======== EXERCISE INPUT ========

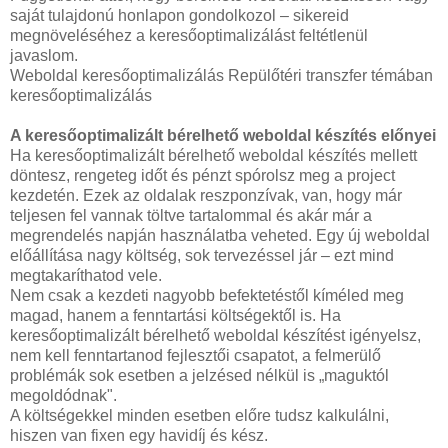
saját tulajdonú honlapon gondolkozol – sikereid
megnöveléséhez a keresőoptimalizálást feltétlenül
javaslom.
Weboldal keresőoptimalizálás Repülőtéri transzfer témában
keresőoptimalizálás
A keresőoptimalizált bérelhető weboldal készítés előnyei
Ha keresőoptimalizált bérelhető weboldal készítés mellett
döntesz, rengeteg időt és pénzt spórolsz meg a project
kezdetén. Ezek az oldalak reszponzívak, van, hogy már
teljesen fel vannak töltve tartalommal és akár már a
megrendelés napján használatba veheted. Egy új weboldal
előállítása nagy költség, sok tervezéssel jár – ezt mind
megtakaríthatod vele.
Nem csak a kezdeti nagyobb befektetéstől kíméled meg
magad, hanem a fenntartási költségektől is. Ha
keresőoptimalizált bérelhető weboldal készítést igényelsz,
nem kell fenntartanod fejlesztői csapatot, a felmerülő
problémák sok esetben a jelzésed nélkül is „maguktól
megoldódnak".
A költségekkel minden esetben előre tudsz kalkulálni,
hiszen van fixen egy havidíj és kész.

========

WHAT TO PRODUCE: When a line in the data contains the string "esetben", copy that line.

ANSWER BOX:
problémák sok esetben a jelzésed nélkül is „maguktól
A költségekkel minden esetben előre tudsz kalkulálni,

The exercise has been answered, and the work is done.